Curriculum – Number Sense and Numeration
Solve problems involving the addition and subtraction of single-digit whole numbers, using a variety of mental strategies (e.g., one more than, one less than, counting on, counting back, doubles).
Educator working with a small group of 4 children at a table.
- 1 egg cartons per student (size: holds 12 eggs)
- 2 small game tokens per student (e.g., beans, pennies)
- 1 die per student
- Lined papers or math notebooks
Children are presented with an egg carton with numbers from 1 to 9 written inside. Children will shake the egg carton so that the game tokens will land on two numbers. They will then roll a die to determine whether they will be performing addition or subtraction. Using the two numbers and the chosen operation, children will create an equation and solve it.
- Open up the egg carton and using a marker, write a number from 1 to 9 on the bottom of each rounded space. Choose three numbers to be written down twice to fill all twelve spaces. Numbers can be written in a random order. Repeat this step to create three more egg cartons.
- Hand out an egg carton, two game tokens, and a die to each child and tell them we will be playing a game to practice addition and subtraction.
- Explain to the children that they will put the two game tokens inside the carton, close the lid and “scramble the eggs” by shaking the carton. Once they finish shaking the carton, tell them to set it on the table.
- Instruct children to then roll their die to determine whether they will be adding or subtracting in this round. Let them know that rolling an even number means that they will add and rolling an odd number means that they will subtract.
- Ask children to open the lid of the carton and see which spaces the two tokens fell into. Have them create a math equation using the two numbers and the chosen operation and then solve it. For example, if the child rolled a 4 (even = addition) and the child’s tokens landed in the 7 and 3 spaces, the child can make the equation “7 + 3 = 10” or “3 + 7 = 10”. Instruct children to write their equation down on their sheet of paper or notebook.
- Tell children they can move onto the next round when they are ready by repeating steps 3 to 5. The game ends after ten rounds.
*For children who are just beginning to solve equations, teachers can first ask students to play the game using one operation. As students become more familiar with the game (or with older grades), bigger numbers can be written inside the egg carton or new operations can be introduced (multiplication/division)*
Questions to Extend Student’s Thinking
- How did you solve your equation?
- Do you find that certain numbers make it easier to find the answer?
- Can you tell me something about the two numbers that the tokens landed on?
- What strategies does the child use to solve the equations? Do they count up, count on, or find the answer through retrieval? Do children recognize certain math strategies? For example, do they recognize the different ways to make the number 10 or know the doubles fact to help them solve equations faster? Griffin (2003) states that as children develop stronger number sense and computation abilities, the strategy they employ will also become more sophisticated (instead of counting up, children may use counting on or retrieval).

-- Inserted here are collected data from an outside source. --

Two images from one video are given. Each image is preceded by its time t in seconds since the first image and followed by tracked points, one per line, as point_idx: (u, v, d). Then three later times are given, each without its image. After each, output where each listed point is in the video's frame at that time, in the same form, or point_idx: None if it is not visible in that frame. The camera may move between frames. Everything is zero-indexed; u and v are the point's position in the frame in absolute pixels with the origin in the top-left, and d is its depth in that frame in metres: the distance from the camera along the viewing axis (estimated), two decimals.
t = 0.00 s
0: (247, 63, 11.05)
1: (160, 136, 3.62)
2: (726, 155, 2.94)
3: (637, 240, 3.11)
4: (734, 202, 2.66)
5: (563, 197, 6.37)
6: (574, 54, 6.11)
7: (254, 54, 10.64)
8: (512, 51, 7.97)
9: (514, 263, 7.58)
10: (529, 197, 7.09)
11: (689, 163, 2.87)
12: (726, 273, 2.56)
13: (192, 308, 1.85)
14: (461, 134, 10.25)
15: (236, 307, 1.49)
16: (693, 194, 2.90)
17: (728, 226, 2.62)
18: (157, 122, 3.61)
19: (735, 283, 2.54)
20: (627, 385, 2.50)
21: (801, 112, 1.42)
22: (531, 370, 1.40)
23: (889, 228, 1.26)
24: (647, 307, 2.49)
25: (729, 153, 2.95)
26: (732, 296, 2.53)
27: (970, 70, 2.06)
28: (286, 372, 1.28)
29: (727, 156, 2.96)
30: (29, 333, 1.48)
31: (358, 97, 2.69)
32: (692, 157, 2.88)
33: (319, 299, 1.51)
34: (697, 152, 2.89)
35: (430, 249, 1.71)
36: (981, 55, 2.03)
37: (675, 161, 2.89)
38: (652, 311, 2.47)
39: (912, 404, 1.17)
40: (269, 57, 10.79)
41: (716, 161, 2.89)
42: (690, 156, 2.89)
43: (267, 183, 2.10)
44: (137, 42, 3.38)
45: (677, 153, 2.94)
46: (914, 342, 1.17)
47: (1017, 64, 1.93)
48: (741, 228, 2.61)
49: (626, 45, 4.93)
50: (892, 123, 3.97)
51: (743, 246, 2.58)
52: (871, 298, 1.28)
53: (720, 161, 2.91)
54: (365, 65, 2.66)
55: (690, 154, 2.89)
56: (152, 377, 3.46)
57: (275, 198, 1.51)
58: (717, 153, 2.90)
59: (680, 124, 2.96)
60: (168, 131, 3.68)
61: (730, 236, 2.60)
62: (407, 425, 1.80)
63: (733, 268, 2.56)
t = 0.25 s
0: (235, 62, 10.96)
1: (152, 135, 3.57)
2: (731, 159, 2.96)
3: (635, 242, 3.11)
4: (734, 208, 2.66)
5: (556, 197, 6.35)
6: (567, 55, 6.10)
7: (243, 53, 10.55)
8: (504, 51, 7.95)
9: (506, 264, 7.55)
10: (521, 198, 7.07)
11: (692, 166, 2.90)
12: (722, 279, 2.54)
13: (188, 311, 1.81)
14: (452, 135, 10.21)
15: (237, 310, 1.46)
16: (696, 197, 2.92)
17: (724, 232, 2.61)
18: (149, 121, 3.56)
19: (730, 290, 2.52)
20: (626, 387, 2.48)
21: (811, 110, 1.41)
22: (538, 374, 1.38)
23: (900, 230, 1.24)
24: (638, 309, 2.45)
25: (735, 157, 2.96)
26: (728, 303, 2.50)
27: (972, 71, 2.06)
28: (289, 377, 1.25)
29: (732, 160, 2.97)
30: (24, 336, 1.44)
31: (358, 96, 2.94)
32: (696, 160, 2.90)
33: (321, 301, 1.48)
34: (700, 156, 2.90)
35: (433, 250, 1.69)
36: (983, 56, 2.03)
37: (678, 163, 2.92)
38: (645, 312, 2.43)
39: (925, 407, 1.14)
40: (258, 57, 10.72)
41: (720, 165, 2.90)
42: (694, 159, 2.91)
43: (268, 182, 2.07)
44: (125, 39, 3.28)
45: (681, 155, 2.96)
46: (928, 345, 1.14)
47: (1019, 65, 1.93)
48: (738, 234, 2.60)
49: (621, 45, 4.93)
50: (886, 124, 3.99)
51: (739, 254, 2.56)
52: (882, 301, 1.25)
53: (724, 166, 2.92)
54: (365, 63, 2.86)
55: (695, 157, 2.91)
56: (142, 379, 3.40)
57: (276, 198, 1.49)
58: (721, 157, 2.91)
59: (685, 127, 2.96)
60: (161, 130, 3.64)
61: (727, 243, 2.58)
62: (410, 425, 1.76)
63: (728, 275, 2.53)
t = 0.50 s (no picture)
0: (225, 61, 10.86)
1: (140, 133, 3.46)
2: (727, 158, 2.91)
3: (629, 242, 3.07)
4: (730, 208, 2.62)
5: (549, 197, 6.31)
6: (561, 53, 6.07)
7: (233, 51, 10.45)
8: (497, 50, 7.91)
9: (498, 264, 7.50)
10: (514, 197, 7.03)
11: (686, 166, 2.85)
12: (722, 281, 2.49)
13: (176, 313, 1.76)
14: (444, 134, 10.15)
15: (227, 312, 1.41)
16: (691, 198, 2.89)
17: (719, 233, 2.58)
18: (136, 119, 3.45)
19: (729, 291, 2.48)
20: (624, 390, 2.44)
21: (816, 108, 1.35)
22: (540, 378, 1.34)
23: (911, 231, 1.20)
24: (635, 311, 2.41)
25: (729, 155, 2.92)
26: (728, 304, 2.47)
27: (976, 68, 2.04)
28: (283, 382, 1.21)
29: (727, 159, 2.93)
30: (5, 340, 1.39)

- Do children demonstrate the ability to manipulate a mental number line? This activity requires children to solve equations without using any concrete objects. According to Griffin (2005), a major learning stage occurs when children are able to solve addition and subtraction questions in their minds by manipulating their “mental counting line structure” forwards and backwards.
- Do children use appropriate math language? Are they using words such as “sum”, “difference”, “bigger than”, “smaller than” when you ask them questions? During the activity, talk with the children and ask them to verbalize their thoughts or talk about the numbers to listen to their vocabulary.

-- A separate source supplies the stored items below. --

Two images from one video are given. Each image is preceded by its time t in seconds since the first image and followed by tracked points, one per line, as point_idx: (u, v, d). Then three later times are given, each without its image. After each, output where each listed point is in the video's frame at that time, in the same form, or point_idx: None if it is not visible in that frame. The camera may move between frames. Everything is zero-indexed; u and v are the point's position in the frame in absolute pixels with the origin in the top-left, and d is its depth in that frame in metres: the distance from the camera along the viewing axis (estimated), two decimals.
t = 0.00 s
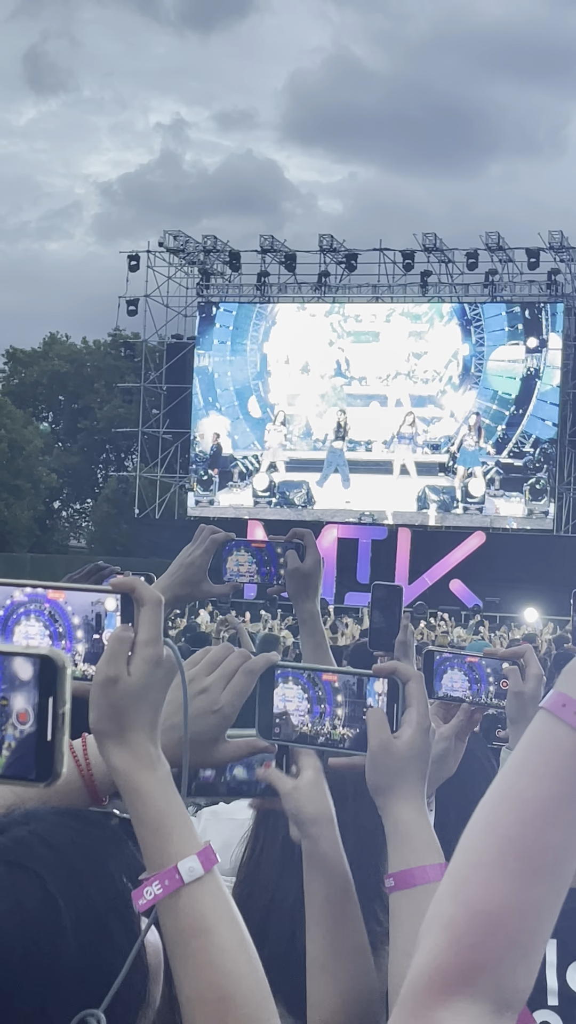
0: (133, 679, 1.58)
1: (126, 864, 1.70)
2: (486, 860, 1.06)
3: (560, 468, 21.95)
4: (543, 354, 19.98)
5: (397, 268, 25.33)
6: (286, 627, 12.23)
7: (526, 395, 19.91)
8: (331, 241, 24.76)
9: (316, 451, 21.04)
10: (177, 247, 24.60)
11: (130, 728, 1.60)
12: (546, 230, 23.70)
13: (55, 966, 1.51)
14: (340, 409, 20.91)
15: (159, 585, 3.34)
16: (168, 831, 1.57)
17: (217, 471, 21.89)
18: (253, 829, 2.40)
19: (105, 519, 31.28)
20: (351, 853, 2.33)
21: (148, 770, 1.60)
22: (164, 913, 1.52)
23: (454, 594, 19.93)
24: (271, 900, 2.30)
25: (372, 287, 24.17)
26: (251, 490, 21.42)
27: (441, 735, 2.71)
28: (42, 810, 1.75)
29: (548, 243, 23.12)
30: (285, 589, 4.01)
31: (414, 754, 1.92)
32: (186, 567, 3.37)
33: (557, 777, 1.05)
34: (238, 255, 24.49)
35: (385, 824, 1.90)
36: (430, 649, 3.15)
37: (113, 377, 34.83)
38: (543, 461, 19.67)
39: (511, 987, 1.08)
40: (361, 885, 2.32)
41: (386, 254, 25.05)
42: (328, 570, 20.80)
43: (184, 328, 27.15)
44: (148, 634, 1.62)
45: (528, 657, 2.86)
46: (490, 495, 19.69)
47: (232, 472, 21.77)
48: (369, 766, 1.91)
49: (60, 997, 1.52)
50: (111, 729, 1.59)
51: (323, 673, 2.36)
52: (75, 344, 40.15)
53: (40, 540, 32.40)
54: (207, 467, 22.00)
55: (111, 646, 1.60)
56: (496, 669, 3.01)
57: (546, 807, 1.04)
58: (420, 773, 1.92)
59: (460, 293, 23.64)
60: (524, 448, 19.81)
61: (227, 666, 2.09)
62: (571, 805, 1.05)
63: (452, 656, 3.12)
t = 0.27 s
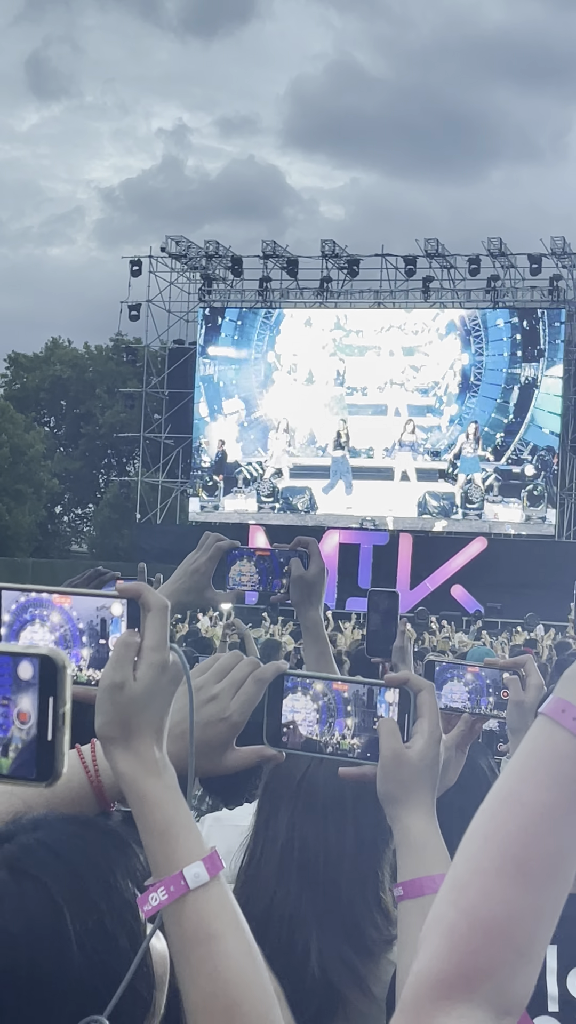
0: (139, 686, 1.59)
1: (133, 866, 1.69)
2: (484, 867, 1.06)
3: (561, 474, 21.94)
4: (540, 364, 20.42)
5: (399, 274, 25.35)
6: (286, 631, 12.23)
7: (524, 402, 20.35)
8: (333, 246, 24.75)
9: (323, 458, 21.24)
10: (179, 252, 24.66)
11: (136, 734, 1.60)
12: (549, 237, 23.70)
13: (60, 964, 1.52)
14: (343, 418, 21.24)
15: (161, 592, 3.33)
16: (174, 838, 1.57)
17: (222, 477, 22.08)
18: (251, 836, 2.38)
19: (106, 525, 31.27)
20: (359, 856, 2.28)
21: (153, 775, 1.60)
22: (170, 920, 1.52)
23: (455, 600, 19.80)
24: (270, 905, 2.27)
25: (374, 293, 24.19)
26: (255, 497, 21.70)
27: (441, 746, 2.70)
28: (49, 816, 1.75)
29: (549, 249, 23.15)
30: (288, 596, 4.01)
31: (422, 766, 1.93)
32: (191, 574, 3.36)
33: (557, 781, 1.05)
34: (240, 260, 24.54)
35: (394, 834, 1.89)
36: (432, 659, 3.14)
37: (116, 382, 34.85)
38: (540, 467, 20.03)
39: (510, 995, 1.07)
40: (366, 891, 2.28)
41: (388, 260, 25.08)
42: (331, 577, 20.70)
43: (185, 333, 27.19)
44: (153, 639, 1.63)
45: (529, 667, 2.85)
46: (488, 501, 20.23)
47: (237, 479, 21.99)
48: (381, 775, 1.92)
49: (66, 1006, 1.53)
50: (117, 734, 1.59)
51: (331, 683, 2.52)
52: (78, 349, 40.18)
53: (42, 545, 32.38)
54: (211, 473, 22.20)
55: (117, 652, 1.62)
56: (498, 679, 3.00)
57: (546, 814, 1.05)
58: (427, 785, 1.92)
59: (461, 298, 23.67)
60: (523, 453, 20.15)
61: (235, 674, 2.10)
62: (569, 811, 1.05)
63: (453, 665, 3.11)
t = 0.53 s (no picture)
0: (144, 690, 1.59)
1: (137, 868, 1.70)
2: (488, 869, 1.06)
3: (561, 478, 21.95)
4: (536, 369, 20.45)
5: (400, 277, 25.36)
6: (287, 635, 12.25)
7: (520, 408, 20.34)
8: (334, 250, 24.82)
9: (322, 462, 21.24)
10: (180, 255, 24.68)
11: (141, 737, 1.60)
12: (548, 241, 23.77)
13: (66, 963, 1.52)
14: (342, 421, 21.28)
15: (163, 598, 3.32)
16: (179, 842, 1.57)
17: (224, 481, 21.96)
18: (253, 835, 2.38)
19: (106, 528, 31.27)
20: (358, 858, 2.28)
21: (158, 780, 1.60)
22: (175, 925, 1.52)
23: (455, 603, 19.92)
24: (271, 905, 2.29)
25: (375, 297, 24.20)
26: (258, 500, 21.54)
27: (442, 751, 2.70)
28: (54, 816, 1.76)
29: (550, 254, 23.17)
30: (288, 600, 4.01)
31: (424, 769, 1.92)
32: (193, 579, 3.37)
33: (560, 785, 1.06)
34: (240, 263, 24.55)
35: (396, 839, 1.90)
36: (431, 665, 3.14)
37: (116, 385, 34.86)
38: (536, 472, 20.05)
39: (511, 999, 1.07)
40: (366, 893, 2.29)
41: (388, 264, 25.09)
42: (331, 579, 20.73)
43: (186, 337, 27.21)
44: (158, 643, 1.63)
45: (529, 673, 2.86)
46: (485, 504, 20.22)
47: (239, 483, 21.88)
48: (380, 780, 1.92)
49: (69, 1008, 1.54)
50: (121, 738, 1.60)
51: (330, 689, 2.36)
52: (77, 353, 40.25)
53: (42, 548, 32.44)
54: (213, 475, 22.01)
55: (121, 657, 1.62)
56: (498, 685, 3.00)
57: (548, 820, 1.05)
58: (430, 788, 1.92)
59: (461, 302, 23.68)
60: (519, 457, 20.20)
61: (235, 678, 2.09)
62: (570, 813, 1.05)
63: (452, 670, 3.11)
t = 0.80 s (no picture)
0: (142, 692, 1.59)
1: (139, 868, 1.70)
2: (489, 873, 1.06)
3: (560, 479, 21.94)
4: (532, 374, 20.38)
5: (400, 279, 25.37)
6: (285, 637, 12.24)
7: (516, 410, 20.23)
8: (333, 253, 24.80)
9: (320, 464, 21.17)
10: (179, 258, 24.67)
11: (139, 738, 1.60)
12: (548, 244, 23.76)
13: (65, 962, 1.53)
14: (339, 425, 21.25)
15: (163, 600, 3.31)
16: (177, 844, 1.57)
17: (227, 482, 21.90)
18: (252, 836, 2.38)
19: (106, 530, 31.26)
20: (357, 857, 2.27)
21: (156, 782, 1.60)
22: (172, 929, 1.52)
23: (454, 605, 19.99)
24: (270, 903, 2.27)
25: (374, 299, 24.20)
26: (259, 501, 21.39)
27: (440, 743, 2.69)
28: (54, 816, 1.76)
29: (549, 256, 23.17)
30: (289, 602, 4.00)
31: (423, 767, 1.92)
32: (194, 578, 3.36)
33: (561, 792, 1.06)
34: (240, 266, 24.54)
35: (397, 839, 1.89)
36: (430, 658, 3.15)
37: (115, 387, 34.85)
38: (531, 474, 19.84)
39: (511, 1003, 1.07)
40: (365, 893, 2.28)
41: (388, 266, 25.09)
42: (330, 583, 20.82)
43: (185, 340, 27.24)
44: (157, 645, 1.63)
45: (530, 665, 2.87)
46: (481, 506, 20.00)
47: (241, 484, 21.81)
48: (380, 782, 1.92)
49: (67, 1007, 1.54)
50: (120, 740, 1.60)
51: (332, 690, 2.43)
52: (77, 355, 40.25)
53: (42, 550, 32.42)
54: (217, 476, 21.98)
55: (119, 659, 1.61)
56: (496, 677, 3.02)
57: (547, 824, 1.05)
58: (429, 789, 1.92)
59: (461, 305, 23.68)
60: (514, 461, 20.05)
61: (236, 677, 2.09)
62: (570, 818, 1.05)
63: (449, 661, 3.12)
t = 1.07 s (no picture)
0: (140, 696, 1.57)
1: (138, 870, 1.70)
2: (490, 874, 1.06)
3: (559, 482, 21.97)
4: (528, 378, 20.56)
5: (400, 281, 25.38)
6: (285, 639, 12.23)
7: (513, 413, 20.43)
8: (333, 255, 24.80)
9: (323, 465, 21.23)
10: (179, 259, 24.66)
11: (137, 743, 1.59)
12: (548, 246, 23.78)
13: (65, 965, 1.52)
14: (340, 426, 21.32)
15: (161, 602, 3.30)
16: (175, 847, 1.57)
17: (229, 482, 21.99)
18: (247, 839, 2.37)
19: (105, 531, 31.22)
20: (352, 861, 2.28)
21: (154, 785, 1.59)
22: (170, 932, 1.52)
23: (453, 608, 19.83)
24: (266, 908, 2.26)
25: (374, 301, 24.20)
26: (261, 502, 21.57)
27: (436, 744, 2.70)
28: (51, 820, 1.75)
29: (549, 258, 23.18)
30: (288, 605, 4.00)
31: (421, 777, 1.93)
32: (193, 582, 3.35)
33: (562, 791, 1.05)
34: (240, 267, 24.51)
35: (395, 848, 1.88)
36: (426, 658, 3.17)
37: (115, 388, 34.83)
38: (527, 476, 20.13)
39: (513, 1004, 1.06)
40: (362, 894, 2.29)
41: (388, 268, 25.11)
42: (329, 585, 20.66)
43: (184, 341, 27.22)
44: (155, 647, 1.61)
45: (525, 667, 2.89)
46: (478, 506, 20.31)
47: (244, 484, 21.89)
48: (378, 791, 1.92)
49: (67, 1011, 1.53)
50: (117, 744, 1.59)
51: (330, 699, 2.42)
52: (77, 357, 40.27)
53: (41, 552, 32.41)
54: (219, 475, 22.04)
55: (117, 662, 1.60)
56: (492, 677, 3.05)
57: (550, 825, 1.04)
58: (427, 794, 1.92)
59: (461, 307, 23.68)
60: (511, 462, 20.30)
61: (236, 689, 2.08)
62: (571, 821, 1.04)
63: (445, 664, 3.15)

Griffin, S. (2005). Fostering the development of wholenumber sense: Teaching mathematics in the primary grades. In M. S. Donovan & J. D. Bransford (Eds.), How students learn: History, mathematics and science in the classroom (pp. 257308). Washington, DC: The National Academies Press.
Griffin, S. (2003). Laying the foundations for computational fluency in early childhood. Teaching Children Mathematics, 9(6), 306309.
Hoffman, V. (2012, October 16). “Scrambled Egg” math. Retrieved from http://www.education.com/activity/article/scrambled_egg_first_grade_math/